# PROBLEM SET
A – Reproduce the passage of the child safety tips starting at "Simon is prone" and ending at "loses the wristband.".
B – Continue the text of child safety tips for parents from the point where it ends.

# DOCUMENT EXCERPT
◆ ◆ ◆ ◆ ◆ ◆ ◆
Simon is prone to puting things in his mouth that he shouldn't. I carry a toothbrush with me, it’s useful for hooking things out of the mouth, safer than fingers. He is used to having his teeth brushed so he thinks that is what we are going to do.
Emergency info card
We made an E-card the size of a credit card for Sam to keep in his wallet. We have put his photo on one side and emergency contact information on the other – including his name and stating his syndrome.
For 'escapists' try installing a dog safety gate rather than a child safety gate. The dog gates are much higher but otherwise the same width, etc.
Beth is prone to wandering off when we are out, so we put a wristband with our mobile phone number, and also write her mobile number on her arm in case she loses the wristband.
To buy ID bands etc look up:
- www.travellingwithchildren.co.uk to get some cool Velcro bands for £3.99.
- www.familysafeplus.co.uk or call 08700 62 49 14
- Identity Tag www.medicalert.org.uk/
Autism alert card and bracelet
I am getting our son an autism alert card and bracelet with a contact number in case he goes wandering off in a crowd. You can get them from the National Autistic Society website. He has a badge to wear too so people understand if the child has an anxious moment and also it makes a day outing far less stressful. You can also get badges, T-shirts, ID cards etc on ebay.
Houdini proof buckle up
Toby was always unbuckling his seatbelt. We just turn around the buckles on the car seat which stops him. In the event of an accident, firemen just cut the belt, they never undo the buckle, so there is no problem with getting out in an emergency.
Safety around the house
Alan likes opening windows so we put hooks on windows that only allow them to open 2 inches. Lots of kid's shops and websites offer good household safety solutions
When choosing kitchen utensils, crockery and gadgets ensure that they are an opposite colour to your worktops, as this makes them easier to spot and can be a really important safety feature.
◆ ◆ ◆ ◆ ◆ ◆ ◆
# SOURCE MATERIAL
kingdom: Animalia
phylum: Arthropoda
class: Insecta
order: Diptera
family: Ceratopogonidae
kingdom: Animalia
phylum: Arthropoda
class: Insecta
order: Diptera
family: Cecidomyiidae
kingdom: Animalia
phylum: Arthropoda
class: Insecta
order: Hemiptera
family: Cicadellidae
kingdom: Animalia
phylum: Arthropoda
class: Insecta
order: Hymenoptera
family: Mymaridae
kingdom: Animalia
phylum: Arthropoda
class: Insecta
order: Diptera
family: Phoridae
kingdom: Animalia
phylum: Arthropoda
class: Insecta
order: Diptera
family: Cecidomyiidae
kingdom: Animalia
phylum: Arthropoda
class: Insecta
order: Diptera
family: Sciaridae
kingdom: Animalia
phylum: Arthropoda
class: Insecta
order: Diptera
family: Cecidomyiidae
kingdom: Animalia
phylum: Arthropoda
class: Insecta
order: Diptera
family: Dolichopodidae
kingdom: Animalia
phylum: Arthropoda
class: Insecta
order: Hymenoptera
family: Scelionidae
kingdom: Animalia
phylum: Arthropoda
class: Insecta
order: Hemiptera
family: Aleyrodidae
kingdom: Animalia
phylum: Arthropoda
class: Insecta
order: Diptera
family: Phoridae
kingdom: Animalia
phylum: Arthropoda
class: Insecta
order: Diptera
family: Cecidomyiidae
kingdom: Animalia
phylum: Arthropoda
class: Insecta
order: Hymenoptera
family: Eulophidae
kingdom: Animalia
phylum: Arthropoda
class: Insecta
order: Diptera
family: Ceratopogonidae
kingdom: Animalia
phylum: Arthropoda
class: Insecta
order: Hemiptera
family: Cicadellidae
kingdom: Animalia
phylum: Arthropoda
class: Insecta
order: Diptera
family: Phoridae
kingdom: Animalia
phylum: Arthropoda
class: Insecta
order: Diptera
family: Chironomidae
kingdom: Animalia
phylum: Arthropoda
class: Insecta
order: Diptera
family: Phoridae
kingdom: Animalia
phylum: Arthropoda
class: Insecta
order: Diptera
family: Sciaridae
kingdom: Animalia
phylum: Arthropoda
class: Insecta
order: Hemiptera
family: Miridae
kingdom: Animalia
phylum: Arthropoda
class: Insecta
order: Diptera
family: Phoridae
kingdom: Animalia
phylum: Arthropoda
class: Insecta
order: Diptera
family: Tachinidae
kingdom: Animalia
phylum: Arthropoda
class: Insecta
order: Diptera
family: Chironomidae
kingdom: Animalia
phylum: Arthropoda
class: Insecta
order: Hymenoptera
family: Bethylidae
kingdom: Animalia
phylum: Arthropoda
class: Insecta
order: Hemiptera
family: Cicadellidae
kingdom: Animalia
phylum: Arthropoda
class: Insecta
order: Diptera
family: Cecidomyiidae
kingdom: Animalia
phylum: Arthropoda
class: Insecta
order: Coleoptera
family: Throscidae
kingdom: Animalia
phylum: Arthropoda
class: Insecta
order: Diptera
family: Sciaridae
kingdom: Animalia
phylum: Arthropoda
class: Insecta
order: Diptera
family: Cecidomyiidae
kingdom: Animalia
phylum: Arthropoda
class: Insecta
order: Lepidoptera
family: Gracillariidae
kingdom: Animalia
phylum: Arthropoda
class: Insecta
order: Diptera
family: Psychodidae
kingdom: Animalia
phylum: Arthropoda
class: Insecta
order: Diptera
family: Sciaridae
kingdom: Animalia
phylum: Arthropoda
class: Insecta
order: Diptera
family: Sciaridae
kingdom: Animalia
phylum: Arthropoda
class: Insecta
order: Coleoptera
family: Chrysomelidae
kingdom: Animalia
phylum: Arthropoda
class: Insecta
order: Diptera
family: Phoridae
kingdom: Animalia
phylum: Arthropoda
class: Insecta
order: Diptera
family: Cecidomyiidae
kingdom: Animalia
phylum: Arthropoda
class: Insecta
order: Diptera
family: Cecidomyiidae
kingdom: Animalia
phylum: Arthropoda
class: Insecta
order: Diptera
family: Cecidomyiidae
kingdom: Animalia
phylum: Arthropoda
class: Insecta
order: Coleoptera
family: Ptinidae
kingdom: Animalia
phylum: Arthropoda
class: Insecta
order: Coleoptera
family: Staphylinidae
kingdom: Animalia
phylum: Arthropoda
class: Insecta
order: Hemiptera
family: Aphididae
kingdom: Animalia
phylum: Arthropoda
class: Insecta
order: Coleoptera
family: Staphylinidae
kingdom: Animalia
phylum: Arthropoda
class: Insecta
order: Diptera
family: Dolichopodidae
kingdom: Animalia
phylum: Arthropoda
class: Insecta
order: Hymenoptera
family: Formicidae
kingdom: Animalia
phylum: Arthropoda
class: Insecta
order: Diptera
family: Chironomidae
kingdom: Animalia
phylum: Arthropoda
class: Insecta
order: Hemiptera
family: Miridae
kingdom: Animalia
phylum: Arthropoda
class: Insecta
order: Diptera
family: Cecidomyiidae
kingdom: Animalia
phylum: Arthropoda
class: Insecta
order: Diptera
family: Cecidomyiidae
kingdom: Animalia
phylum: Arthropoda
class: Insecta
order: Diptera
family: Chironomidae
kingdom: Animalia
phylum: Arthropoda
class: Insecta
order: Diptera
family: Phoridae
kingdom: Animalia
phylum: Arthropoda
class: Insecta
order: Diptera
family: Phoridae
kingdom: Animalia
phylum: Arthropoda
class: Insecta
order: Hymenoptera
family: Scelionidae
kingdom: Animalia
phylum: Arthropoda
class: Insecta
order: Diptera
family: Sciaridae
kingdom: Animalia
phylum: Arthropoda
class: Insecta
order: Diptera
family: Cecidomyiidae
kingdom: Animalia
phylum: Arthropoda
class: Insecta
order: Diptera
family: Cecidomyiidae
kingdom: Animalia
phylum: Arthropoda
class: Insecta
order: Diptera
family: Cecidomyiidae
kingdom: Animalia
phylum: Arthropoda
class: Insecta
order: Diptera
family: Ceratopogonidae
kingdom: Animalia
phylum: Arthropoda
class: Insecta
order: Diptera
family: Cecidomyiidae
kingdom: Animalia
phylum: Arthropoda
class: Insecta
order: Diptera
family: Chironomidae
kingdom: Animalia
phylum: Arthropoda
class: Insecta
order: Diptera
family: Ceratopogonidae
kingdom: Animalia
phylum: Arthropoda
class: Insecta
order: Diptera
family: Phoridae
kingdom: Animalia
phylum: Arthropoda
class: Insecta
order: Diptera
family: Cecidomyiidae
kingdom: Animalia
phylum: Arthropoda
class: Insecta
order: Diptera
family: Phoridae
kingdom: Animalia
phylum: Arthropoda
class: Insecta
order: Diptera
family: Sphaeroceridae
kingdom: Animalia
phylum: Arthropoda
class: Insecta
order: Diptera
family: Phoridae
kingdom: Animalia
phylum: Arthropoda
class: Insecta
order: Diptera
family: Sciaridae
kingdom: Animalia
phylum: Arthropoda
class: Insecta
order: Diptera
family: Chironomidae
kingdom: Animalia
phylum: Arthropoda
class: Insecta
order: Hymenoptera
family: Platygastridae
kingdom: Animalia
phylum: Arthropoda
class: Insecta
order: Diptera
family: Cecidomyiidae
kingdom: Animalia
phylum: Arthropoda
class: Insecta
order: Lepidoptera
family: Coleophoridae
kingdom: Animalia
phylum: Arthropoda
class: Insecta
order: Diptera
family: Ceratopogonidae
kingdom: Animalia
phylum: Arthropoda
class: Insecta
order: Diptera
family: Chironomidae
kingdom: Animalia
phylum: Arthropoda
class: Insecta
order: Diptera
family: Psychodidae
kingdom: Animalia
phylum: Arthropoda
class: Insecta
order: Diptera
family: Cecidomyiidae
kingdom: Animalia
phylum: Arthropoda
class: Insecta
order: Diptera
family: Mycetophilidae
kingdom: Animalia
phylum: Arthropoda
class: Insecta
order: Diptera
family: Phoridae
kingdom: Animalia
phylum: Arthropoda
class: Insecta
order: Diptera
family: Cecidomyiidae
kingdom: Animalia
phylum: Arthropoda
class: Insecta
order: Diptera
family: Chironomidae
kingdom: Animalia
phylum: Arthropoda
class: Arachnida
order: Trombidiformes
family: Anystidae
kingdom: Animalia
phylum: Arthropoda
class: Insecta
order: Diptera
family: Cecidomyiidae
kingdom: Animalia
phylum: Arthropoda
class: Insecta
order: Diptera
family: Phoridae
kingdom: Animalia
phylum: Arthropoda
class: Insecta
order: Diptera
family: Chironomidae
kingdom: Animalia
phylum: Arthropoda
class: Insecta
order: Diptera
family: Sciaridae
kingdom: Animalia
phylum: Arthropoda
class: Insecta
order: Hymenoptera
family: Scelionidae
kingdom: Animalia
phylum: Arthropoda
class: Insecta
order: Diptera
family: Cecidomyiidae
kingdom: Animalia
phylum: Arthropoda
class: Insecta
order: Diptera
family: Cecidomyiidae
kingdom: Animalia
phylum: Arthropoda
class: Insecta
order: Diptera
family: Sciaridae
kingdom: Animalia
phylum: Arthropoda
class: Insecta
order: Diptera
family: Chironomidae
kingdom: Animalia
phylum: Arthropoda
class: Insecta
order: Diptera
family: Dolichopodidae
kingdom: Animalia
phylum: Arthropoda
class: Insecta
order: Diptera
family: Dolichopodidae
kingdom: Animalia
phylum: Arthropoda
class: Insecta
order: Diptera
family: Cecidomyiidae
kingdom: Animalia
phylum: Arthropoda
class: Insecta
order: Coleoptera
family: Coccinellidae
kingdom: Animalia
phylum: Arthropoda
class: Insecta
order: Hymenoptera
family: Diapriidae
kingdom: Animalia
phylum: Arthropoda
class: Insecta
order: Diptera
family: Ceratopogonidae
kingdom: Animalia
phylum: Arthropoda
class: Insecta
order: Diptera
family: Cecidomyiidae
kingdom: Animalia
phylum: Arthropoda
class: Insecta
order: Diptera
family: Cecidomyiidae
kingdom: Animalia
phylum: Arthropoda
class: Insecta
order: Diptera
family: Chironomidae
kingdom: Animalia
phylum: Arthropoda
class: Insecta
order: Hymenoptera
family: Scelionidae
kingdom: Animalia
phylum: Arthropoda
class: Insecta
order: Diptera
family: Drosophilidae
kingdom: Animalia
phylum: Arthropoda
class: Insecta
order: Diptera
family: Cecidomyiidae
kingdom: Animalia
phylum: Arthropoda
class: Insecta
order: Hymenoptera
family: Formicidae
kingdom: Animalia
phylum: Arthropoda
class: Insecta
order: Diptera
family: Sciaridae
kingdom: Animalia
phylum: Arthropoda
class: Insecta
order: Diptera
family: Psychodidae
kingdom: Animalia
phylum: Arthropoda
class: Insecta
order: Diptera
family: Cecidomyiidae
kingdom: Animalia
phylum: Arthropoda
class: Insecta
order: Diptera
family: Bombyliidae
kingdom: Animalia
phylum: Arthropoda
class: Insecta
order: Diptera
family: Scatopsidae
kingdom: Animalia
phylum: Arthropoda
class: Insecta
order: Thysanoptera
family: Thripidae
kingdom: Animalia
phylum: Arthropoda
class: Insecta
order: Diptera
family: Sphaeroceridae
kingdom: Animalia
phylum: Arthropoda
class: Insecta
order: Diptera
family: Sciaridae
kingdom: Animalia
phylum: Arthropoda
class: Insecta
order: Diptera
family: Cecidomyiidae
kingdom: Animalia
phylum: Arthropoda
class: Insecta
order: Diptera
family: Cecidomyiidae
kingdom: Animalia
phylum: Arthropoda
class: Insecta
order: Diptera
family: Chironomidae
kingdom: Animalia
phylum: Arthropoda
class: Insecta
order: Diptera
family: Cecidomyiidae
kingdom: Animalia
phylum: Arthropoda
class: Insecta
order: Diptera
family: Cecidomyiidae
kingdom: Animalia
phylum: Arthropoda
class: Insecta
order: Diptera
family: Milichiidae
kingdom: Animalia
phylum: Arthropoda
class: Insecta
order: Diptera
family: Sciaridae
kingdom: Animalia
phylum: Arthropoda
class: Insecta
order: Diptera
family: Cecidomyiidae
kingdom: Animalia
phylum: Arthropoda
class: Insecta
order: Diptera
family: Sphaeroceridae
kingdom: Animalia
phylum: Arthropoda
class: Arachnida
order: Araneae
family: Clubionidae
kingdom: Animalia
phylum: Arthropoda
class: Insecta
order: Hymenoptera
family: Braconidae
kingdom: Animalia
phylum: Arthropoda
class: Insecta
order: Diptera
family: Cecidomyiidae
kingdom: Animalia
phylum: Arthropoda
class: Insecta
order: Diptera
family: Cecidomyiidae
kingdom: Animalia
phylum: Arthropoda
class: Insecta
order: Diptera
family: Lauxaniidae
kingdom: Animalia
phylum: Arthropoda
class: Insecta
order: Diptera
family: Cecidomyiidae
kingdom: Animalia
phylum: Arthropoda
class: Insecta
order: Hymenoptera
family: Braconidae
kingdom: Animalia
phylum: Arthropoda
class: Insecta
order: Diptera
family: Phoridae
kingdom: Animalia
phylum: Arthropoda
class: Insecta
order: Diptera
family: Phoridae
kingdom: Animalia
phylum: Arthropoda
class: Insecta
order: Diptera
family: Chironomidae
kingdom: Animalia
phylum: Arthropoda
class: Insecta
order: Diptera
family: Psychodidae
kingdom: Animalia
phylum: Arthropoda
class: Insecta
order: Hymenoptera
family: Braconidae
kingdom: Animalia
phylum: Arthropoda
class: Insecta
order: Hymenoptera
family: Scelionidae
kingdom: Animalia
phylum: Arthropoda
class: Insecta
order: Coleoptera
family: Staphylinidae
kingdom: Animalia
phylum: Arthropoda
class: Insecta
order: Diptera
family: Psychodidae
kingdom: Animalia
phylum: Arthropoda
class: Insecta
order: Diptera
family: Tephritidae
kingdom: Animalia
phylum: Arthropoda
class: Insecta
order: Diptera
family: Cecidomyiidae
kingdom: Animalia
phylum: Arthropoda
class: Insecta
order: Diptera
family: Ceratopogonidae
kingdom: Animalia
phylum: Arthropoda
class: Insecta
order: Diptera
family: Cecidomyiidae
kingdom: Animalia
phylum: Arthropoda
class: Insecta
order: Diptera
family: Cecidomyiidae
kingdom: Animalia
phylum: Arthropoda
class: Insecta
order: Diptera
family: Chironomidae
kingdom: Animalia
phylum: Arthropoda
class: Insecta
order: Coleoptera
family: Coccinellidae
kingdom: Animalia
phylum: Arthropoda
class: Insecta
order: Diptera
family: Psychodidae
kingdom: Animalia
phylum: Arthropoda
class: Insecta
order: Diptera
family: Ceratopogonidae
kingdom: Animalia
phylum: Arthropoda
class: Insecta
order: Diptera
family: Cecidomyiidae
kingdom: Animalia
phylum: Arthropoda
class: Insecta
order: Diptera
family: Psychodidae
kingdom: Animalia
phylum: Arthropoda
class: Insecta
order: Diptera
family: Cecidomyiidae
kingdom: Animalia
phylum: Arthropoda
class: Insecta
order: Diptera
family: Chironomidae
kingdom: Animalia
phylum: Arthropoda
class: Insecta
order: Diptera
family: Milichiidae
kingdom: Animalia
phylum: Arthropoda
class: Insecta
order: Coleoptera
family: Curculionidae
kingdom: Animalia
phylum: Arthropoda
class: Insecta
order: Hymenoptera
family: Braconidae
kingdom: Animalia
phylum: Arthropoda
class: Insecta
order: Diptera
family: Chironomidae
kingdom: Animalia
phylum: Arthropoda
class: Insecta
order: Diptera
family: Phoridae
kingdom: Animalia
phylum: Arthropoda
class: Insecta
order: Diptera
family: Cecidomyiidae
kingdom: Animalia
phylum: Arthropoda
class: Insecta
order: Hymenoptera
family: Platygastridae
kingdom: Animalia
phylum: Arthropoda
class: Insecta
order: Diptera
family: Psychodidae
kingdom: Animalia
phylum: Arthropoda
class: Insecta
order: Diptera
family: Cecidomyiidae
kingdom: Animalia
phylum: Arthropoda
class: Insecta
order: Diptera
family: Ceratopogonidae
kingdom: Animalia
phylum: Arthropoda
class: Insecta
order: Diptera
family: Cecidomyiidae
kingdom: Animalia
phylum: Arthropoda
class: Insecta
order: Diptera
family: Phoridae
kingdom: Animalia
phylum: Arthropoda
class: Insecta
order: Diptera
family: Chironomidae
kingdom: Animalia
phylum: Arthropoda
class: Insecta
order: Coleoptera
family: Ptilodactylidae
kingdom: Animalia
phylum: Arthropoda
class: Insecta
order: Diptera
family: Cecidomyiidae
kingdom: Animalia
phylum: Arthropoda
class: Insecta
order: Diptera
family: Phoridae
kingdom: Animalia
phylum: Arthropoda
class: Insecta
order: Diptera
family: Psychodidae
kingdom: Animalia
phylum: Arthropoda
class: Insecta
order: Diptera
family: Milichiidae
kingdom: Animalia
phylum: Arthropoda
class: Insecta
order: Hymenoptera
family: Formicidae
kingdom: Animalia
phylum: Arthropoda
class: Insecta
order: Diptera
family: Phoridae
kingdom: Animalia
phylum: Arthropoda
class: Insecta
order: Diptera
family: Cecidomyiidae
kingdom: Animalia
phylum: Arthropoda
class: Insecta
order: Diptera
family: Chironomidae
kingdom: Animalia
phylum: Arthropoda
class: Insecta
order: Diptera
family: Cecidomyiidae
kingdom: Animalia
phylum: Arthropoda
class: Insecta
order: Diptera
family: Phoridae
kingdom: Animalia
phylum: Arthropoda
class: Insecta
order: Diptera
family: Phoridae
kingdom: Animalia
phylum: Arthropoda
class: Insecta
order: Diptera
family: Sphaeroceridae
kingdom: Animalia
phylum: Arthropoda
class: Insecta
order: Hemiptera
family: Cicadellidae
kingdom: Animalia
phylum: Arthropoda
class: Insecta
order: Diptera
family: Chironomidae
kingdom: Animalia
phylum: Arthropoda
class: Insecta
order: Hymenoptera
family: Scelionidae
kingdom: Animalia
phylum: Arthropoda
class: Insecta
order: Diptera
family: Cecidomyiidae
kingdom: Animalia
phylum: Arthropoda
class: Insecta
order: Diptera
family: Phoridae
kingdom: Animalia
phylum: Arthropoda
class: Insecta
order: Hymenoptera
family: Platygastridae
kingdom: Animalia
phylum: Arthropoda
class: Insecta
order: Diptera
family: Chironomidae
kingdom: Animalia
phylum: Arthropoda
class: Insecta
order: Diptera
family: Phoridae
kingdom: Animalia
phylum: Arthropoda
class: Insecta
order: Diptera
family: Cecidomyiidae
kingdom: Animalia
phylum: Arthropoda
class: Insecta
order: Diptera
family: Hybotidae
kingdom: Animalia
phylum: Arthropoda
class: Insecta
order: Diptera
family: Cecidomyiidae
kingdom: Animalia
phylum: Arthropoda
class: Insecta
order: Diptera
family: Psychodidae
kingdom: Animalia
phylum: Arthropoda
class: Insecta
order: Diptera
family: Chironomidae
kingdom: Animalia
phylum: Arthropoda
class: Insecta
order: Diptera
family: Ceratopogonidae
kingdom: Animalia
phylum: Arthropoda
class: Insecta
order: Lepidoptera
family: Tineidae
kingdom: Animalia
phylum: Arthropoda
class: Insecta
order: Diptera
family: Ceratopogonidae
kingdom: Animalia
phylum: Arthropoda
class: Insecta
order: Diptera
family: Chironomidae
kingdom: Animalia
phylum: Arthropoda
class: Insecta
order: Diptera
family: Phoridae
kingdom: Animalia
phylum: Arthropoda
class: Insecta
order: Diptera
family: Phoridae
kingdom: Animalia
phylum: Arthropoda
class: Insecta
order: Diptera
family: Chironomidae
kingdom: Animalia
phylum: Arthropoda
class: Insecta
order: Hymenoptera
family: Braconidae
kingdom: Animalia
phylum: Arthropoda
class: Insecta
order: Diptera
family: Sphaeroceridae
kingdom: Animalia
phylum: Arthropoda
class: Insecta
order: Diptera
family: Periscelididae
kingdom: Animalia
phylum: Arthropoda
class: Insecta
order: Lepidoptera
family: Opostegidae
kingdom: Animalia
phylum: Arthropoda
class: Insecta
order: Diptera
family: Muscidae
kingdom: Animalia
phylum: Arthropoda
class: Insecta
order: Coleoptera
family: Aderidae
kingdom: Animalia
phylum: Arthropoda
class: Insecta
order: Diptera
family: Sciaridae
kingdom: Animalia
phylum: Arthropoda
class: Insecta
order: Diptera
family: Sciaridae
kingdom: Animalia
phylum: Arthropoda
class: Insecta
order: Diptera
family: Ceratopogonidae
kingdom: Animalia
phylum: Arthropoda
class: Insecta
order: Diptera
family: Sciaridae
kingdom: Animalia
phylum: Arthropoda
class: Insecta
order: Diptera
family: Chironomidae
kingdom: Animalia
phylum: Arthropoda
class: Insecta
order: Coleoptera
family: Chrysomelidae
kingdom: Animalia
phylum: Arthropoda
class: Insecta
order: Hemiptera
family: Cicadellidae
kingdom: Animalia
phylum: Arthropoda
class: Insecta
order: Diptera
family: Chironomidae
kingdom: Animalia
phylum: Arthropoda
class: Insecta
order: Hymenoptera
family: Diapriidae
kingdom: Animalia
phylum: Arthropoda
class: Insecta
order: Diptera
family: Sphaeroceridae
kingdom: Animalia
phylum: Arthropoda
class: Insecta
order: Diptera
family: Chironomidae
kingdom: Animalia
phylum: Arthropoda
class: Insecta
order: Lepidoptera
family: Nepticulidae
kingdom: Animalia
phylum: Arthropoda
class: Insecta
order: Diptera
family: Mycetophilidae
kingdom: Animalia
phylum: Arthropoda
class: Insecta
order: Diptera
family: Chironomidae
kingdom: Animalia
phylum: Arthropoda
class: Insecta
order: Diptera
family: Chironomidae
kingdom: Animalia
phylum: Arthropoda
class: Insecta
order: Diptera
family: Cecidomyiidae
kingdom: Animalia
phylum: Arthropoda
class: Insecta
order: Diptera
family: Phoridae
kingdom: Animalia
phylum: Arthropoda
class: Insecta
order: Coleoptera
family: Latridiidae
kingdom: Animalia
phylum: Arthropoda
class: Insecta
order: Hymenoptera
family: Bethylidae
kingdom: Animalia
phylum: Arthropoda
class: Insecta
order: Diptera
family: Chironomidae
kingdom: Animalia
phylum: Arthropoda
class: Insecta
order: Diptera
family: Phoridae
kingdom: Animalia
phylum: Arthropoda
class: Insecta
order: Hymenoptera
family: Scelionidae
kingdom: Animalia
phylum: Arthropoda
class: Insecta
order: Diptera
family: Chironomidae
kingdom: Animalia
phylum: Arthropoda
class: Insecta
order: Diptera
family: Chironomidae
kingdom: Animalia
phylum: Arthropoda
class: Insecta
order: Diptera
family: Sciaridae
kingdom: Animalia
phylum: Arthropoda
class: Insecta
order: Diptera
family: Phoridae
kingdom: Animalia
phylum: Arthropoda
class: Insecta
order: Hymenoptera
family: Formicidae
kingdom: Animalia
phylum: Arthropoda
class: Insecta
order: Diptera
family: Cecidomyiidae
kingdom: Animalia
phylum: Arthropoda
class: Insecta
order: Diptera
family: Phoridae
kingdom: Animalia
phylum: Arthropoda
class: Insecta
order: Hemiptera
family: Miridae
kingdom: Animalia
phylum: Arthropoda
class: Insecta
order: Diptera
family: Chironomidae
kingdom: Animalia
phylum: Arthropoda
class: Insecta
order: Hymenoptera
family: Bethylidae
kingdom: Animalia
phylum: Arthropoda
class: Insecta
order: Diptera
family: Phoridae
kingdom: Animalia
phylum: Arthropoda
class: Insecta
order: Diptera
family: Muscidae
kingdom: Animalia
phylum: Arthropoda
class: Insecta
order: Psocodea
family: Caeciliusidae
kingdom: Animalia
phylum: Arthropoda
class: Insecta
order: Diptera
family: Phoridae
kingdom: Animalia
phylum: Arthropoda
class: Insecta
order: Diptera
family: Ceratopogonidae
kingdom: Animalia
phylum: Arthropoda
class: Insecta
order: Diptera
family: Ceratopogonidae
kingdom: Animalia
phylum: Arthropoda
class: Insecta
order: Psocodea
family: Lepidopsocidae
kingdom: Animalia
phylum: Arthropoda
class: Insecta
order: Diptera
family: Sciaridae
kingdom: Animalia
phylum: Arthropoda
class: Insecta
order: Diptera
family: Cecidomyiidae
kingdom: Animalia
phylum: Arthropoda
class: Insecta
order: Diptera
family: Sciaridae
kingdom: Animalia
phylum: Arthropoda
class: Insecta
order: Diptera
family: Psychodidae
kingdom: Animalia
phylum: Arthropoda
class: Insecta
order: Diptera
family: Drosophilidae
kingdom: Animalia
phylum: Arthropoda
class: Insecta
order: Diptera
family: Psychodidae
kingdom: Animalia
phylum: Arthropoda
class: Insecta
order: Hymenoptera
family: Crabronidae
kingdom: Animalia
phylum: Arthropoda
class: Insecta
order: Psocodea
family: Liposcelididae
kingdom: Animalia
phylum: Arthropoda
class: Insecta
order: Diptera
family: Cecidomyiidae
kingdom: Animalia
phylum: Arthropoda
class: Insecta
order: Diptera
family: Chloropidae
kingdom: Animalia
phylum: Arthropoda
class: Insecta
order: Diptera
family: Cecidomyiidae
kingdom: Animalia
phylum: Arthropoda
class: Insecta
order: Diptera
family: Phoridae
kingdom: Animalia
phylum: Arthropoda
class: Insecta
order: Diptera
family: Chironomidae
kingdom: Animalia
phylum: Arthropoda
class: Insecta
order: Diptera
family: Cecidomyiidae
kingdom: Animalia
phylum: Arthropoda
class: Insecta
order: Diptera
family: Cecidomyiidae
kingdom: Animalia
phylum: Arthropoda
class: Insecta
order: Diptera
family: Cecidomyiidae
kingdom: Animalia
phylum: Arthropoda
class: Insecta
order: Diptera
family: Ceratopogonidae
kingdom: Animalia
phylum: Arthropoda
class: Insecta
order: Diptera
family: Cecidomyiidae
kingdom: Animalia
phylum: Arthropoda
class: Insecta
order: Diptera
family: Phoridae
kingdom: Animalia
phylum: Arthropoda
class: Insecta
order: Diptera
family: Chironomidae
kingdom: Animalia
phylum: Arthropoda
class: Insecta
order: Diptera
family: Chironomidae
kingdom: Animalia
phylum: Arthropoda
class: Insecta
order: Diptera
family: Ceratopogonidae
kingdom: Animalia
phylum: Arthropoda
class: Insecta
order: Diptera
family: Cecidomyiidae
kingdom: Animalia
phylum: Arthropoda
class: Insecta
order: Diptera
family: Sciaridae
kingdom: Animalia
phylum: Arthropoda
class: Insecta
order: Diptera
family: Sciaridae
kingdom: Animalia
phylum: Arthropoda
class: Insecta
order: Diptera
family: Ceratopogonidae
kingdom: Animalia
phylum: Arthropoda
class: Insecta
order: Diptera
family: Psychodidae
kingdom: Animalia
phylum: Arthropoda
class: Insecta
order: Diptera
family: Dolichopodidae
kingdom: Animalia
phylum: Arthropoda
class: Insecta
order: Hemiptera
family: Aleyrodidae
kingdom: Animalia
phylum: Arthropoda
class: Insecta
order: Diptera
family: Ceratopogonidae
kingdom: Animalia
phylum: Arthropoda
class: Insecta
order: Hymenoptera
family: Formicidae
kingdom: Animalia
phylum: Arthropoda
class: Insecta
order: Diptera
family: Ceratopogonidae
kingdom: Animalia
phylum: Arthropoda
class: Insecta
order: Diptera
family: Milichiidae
◆ ◆ ◆ ◆ ◆ ◆ ◆
# YOUR RESPONSES
A –
Simon is prone to puting things in his mouth that he shouldn't. I carry a toothbrush with me, it’s useful for hooking things out of the mouth, safer than fingers. He is used to having his teeth brushed so he thinks that is what we are going to do.
Emergency info card
We made an E-card the size of a credit card for Sam to keep in his wallet. We have put his photo on one side and emergency contact information on the other – including his name and stating his syndrome.
For 'escapists' try installing a dog safety gate rather than a child safety gate. The dog gates are much higher but otherwise the same width, etc.
Beth is prone to wandering off when we are out, so we put a wristband with our mobile phone number, and also write her mobile number on her arm in case she loses the wristband.

B –
Buddi personal safety & tracking device
If you want to give someone you care for their independence, but you also want to know they are safe and you can locate them if you need to, you could try the Buddi personal tracker devide. Buddi has an emergency support button, which is really useful for peace of mind.
This is a small waterproof wrist bracelet that alerts you when the wearer goes out of a predetermined range of up to a quater of a mile. A display then directs you to their location. It is expensive but looks good - I haven't used it just saw it advertised.
Message in a bottle
I've just received my 'Message in a Bottle' kit from The Lions Club and want to shout out what a simple but life-saving idea this is!
The kit comprises of a small plastic tub, 2 stickers and detailed information sheet to complete. Any person in the household who has a medical problem, or requires medication should be listed on the sheet with all contact emergency details.
The sheet is sealed in the tub and placed in a door compartment of your fridge (which is normally the last thing to burn in a house fire). Fire, Ambulance, Police are all aware of this scheme. Contact your local Lions Club for a kit.
I supported someone who found it difficult to use a kettle safely. She now uses a small tea urn and can make hot drinks safely and independently.
Temporary emergency bracelet
Make your own emergency bracelet by folding over a length of gaffa/duct tape long enough to comfortably fit on the wrist and permanent marker. Fasten with another small section of tape.
For holiday peace of mind with little escape artists, get a child locator. The child can press a panic tag if they lose sight of you, or you can activate it and it will locate them. Look up www.loc8tor.co.uk for more details. The Loc8tor Plus costs £99.99 and includes a panic alarm that the person can activate if they find themselves lost in a supermarket or on the beach.